**Vorgegebener Textauszug**
------------------------------------------------------------

Ein Anti-Trust-Gesetz zur Entflechtung der südafrikanischen Ökonomie ist der einzige Punkt im Wirtschaftsprogramm des ANC, der noch einen Hauch von Kapitalismus-Reform verbreitet. Fünf Großkonzerne kontrollieren 80 Prozent der Unternehmen, deren Aktien an der Johannesburger Börse gehandelt werden. Doch nicht nur die ungeheure Macht der Monopole läßt Zweifel aufkommen, ob die Kartelle am Kap tatsächlich gebremst werden.

Schon jetzt vollzog der ANC mit seinem Wirtschaftsprogramm den neoliberalen Gehorsam. Dem Internationalen Währungsfonds, ursprünglich gemieden wie die Pest, wurde versprochen, das Haushaltsdefizit auf maximal sechs Prozent des Bruttosozialprodukts zu begrenzen – der ausländischen Kredite wegen. Statt sozialer Umverteilung soll jetzt der zielgerichtete Einsatz von staatlichen Ausgaben das Los der schwarzen Bevölkerungsmehrheit verbessern. Doch auch dafür wird nur wenig Geld vorhanden sein.

------------------------------------------------------------

**Kurzaufgabe 1**
Gib den Textauszug zum ANC-Wirtschaftsprogramm zwischen „Schon jetzt vollzog“ und „Geld vorhanden sein.“ einschließlich wortgetreu wieder.
**Kurzaufgabe 2**
Schreibe die Zeilen der Datensätze vom ersten Eintrag bis einschließlich der Zeile mit „title Me [74, 31, 1510, 197]“ unverändert ab.
Der Textauszug und die Datensätze stehen in keinem Zusammenhang zueinander.

------------------------------------------------------------

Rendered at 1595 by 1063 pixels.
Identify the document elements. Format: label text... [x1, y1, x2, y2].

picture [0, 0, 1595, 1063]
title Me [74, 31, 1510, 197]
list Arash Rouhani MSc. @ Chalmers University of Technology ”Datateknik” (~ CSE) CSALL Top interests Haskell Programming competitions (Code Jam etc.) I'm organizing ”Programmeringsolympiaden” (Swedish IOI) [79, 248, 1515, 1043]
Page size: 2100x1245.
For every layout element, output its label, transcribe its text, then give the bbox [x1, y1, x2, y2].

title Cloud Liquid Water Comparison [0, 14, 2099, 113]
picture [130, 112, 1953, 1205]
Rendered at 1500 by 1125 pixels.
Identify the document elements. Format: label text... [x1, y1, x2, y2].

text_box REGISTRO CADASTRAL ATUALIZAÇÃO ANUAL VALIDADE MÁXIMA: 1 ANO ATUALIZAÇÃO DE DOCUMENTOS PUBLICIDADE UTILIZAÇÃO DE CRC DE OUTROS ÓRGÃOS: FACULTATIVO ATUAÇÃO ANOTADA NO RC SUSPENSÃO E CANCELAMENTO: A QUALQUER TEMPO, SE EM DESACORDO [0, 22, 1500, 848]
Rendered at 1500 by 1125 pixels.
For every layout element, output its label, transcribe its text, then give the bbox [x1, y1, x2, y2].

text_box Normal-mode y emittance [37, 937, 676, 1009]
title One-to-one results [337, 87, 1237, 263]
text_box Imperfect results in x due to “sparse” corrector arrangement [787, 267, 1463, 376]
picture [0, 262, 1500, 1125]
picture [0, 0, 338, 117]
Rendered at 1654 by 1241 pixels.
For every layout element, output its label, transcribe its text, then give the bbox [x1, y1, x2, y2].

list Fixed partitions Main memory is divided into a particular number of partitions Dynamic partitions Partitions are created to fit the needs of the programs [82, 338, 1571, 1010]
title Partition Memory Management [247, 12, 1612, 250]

------------------------------------------------------------

**Musterlösung 1**
Schon jetzt vollzog der ANC mit seinem Wirtschaftsprogramm den neoliberalen Gehorsam. Dem Internationalen Währungsfonds, ursprünglich gemieden wie die Pest, wurde versprochen, das Haushaltsdefizit auf maximal sechs Prozent des Bruttosozialprodukts zu begrenzen – der ausländischen Kredite wegen. Statt sozialer Umverteilung soll jetzt der zielgerichtete Einsatz von staatlichen Ausgaben das Los der schwarzen Bevölkerungsmehrheit verbessern. Doch auch dafür wird nur wenig Geld vorhanden sein.

**Musterlösung 2**
Rendered at 1595 by 1063 pixels.
Identify the document elements. Format: label text... [x1, y1, x2, y2].

picture [0, 0, 1595, 1063]
title Me [74, 31, 1510, 197]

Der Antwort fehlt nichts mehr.